== GIVEN RECORDS ==

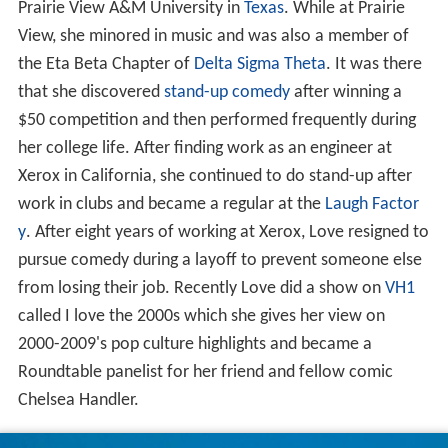
Prairie View A&M University in
Texas
. While at Prairie
View, she minored in music and was also a member of
the Eta Beta Chapter of
Delta Sigma Theta
. It was there
that she discovered
stand-up comedy
after winning a
$50 competition and then performed frequently during
her college life. After finding work as an engineer at
Xerox in California, she continued to do stand-up after
work in clubs and became a regular at the
Laugh Factor
y
. After eight years of working at Xerox, Love resigned to
pursue comedy during a layoff to prevent someone else
from losing their job. Recently Love did a show on
VH1
called I love the 2000s which she gives her view on
2000-2009's pop culture highlights and became a
Roundtable panelist for her friend and fellow comic
Chelsea Handler.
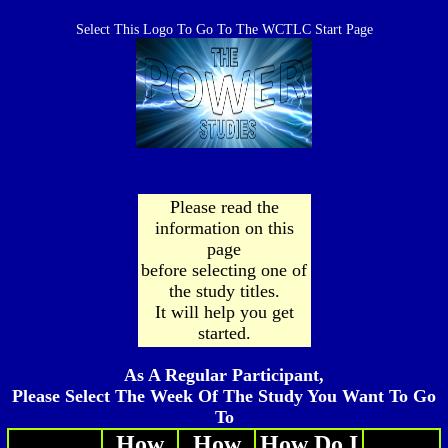
Select This Logo To Go To The WCTLC Start Page
Please read the
information on this
page
before selecting one of
the study titles.
It will help you get
started.
As A Regular Participant,
Please Select The Week Of The Study You Want To Go
To
How
How
How Do I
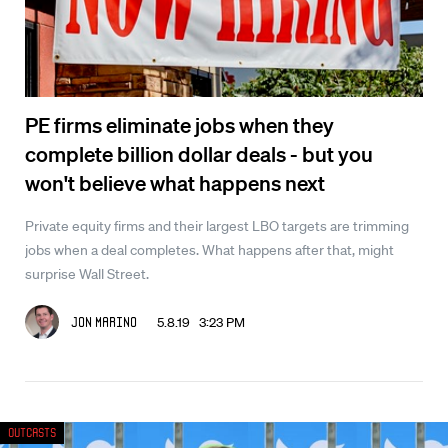
PE firms eliminate jobs when they
complete billion dollar deals - but you
won't believe what happens next
Private equity firms and their largest LBO targets are trimming
jobs when a deal completes. What happens after that, might
surprise Wall Street.
5.8.19 3:23 PM
Jon Marino
Outcasts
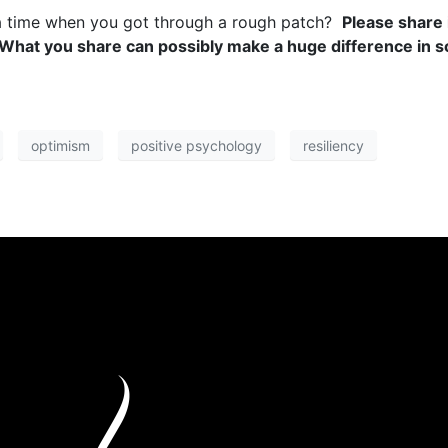
a time when you got through a rough patch?
Please share 
 What you share can possibly make a huge difference in s
optimism
positive psychology
resiliency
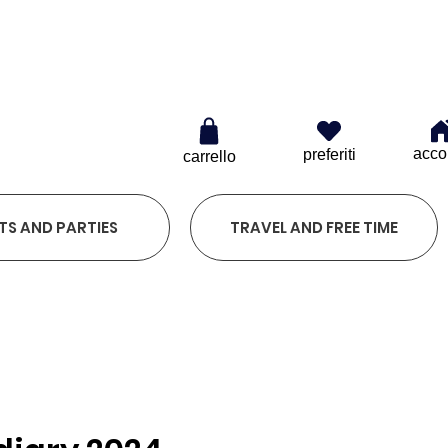
0
acco
preferiti
carrello
TS AND PARTIES
TRAVEL AND FREE TIME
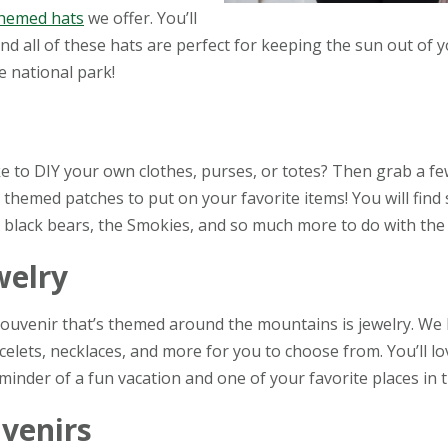
hemed hats
we offer. You’ll
 and all of these hats are perfect for keeping the sun out of 
e national park!
ke to DIY your own clothes, purses, or totes? Then grab a 
themed patches to put on your favorite items! You will find
 black bears, the Smokies, and so much more to do with the 
welry
ouvenir that’s themed around the mountains is jewelry. We
celets, necklaces, and more for you to choose from. You’ll l
minder of a fun vacation and one of your favorite places in 
venirs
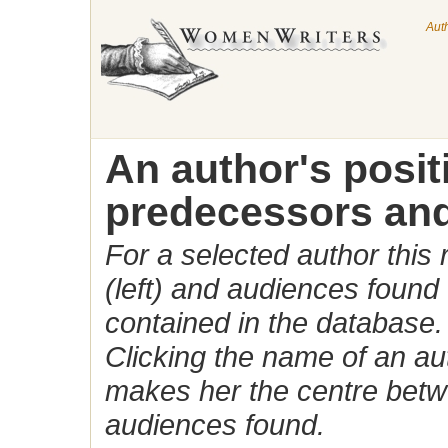
Aut
An author's posi
predecessors and
For a selected author this
(left) and audiences found 
contained in the database.
Clicking the name of an auth
makes her the centre betw
audiences found.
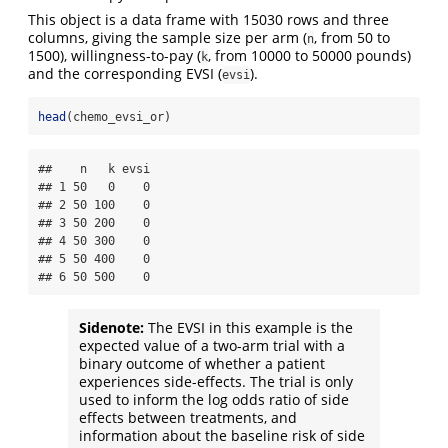
This object is a data frame with 15030 rows and three
columns, giving the sample size per arm (
, from 50 to
n
1500), willingness-to-pay (
, from 10000 to 50000 pounds)
k
and the corresponding EVSI (
).
evsi
head
(chemo_evsi_or)
##    n   k evsi

## 1 50   0    0

## 2 50 100    0

## 3 50 200    0

## 4 50 300    0

## 5 50 400    0

## 6 50 500    0
Sidenote:
The EVSI in this example is the
expected value of a two-arm trial with a
binary outcome of whether a patient
experiences side-effects. The trial is only
used to inform the log odds ratio of side
effects between treatments, and
information about the baseline risk of side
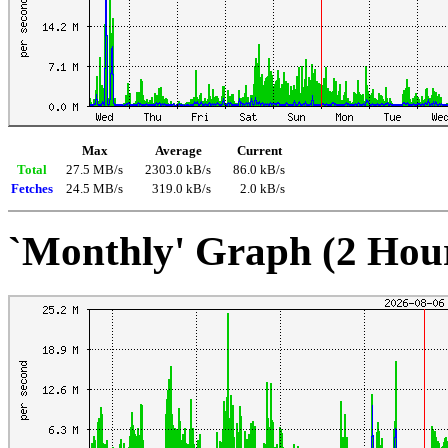
Max
Average
Current
Total
27.5 MB/s
2303.0 kB/s
86.0 kB/s
Fetches
24.5 MB/s
319.0 kB/s
2.0 kB/s
`Monthly' Graph (2 Hou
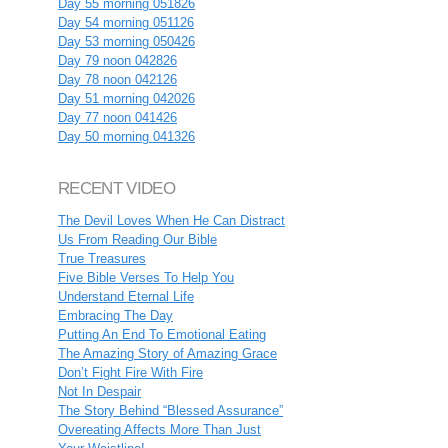
Day 55 morning 051826
Day 54 morning 051126
Day 53 morning 050426
Day 79 noon 042826
Day 78 noon 042126
Day 51 morning 042026
Day 77 noon 041426
Day 50 morning 041326
RECENT VIDEO
The Devil Loves When He Can Distract
Us From Reading Our Bible
True Treasures
Five Bible Verses To Help You
Understand Eternal Life
Embracing The Day
Putting An End To Emotional Eating
The Amazing Story of Amazing Grace
Don’t Fight Fire With Fire
Not In Despair
The Story Behind “Blessed Assurance”
Overeating Affects More Than Just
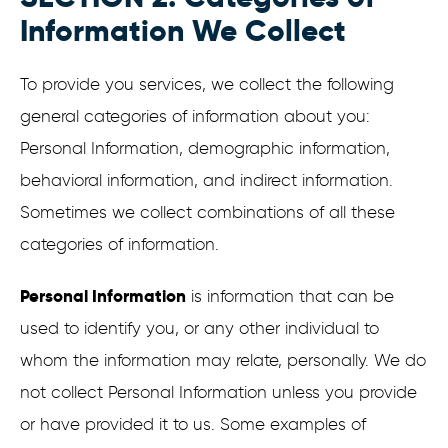
Information We Collect
To provide you services, we collect the following
general categories of information about you:
Personal Information, demographic information,
behavioral information, and indirect information.
Sometimes we collect combinations of all these
categories of information.
Personal Information
is information that can be
used to identify you, or any other individual to
whom the information may relate, personally. We do
not collect Personal Information unless you provide
or have provided it to us. Some examples of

== TASK DESCRIPTION ==
Show all lines above holding "Bible".

== EXERCISE RESULT ==
Us From Reading Our Bible
Five Bible Verses To Help You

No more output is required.